▶ _TO DO_:
**a)** List the means the interview says Everett uses to keep in touch with the friends he made in Germany.
**b)** Reproduce the part of the interview that runs from "Everett: The best" up to and including "in your unit?".

═════ PASSAGE PROVIDED ═════

Nancialpc: Clarence what was it like being a single man in the military overseas away from your family and friends?

Everett: Life for me in the military overseas being single was one of the greatest experiences of my life. Growing up in Fayetteville, NC was nothing like my overseas military tour to Stuttgart, Germany my second home from December 2010 to December 2013.

Nancialpc: So you did not have a hard time adjusting to your new environment by growing up in a large family in a mid-size, country town?

Everett: During the beginning of my tour I handle being alone with no family quit well for the most part. There were many days I felt home sick, wanting nothing more than to see my family and have a homemade meal made by my mother.

Nancialpc: What advice will you give to those in the military, away from home the first time, and find themselves home sick?

Everett: The best advice for being home sick alone in a different city or traveling long periods of time in the military to other countries is to make friends. Making friends away from home is the key when becoming homing sick. No one can make it all alone with no one to talk to.

Nancialpc: Did you find yourself hanging with few friends or a lot of friends?

Everett: While stationed in Germany I made many friends, some I still talk to weekly by iphone apps, facebook or skype.

Nancialpc: Did you make friends with the locals in Germany or spent most your time with the troops in your unit?

Everett: Most of my friends were German, spending three years in a different country you are bound to make friends outside the military.

Nancialpc: How would you compare your relationships with your German friends to your American friends?

═════ SUPPLIED DATA ═════

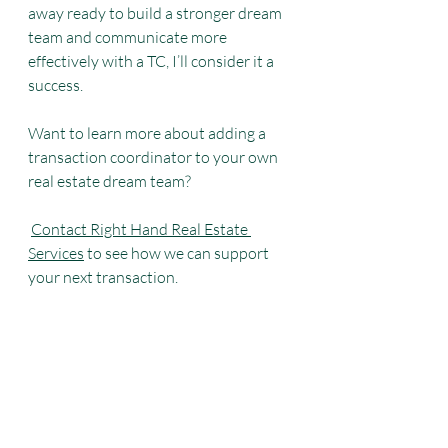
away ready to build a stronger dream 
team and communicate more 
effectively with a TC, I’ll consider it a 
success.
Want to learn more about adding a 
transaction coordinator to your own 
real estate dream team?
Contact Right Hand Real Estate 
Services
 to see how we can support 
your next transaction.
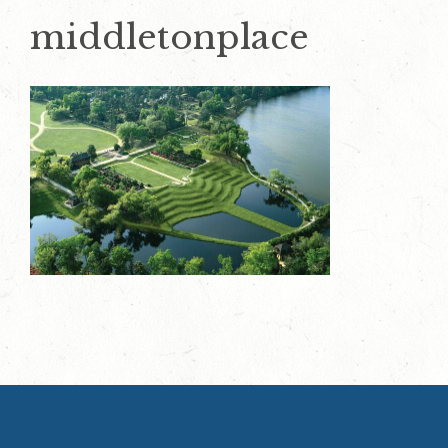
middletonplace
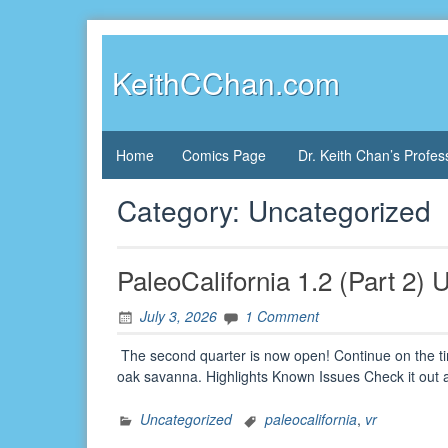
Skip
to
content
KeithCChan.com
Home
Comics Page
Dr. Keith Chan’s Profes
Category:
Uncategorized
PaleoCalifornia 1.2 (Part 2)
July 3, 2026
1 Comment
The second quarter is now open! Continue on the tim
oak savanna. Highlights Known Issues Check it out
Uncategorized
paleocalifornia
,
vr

═════

▶ _RESULTS_:
**a)** iphone apps, facebook, skype

**b)**
Everett: The best advice for being home sick alone in a different city or traveling long periods of time in the military to other countries is to make friends. Making friends away from home is the key when becoming homing sick. No one can make it all alone with no one to talk to.

Nancialpc: Did you find yourself hanging with few friends or a lot of friends?

Everett: While stationed in Germany I made many friends, some I still talk to weekly by iphone apps, facebook or skype.

Nancialpc: Did you make friends with the locals in Germany or spent most your time with the troops in your unit?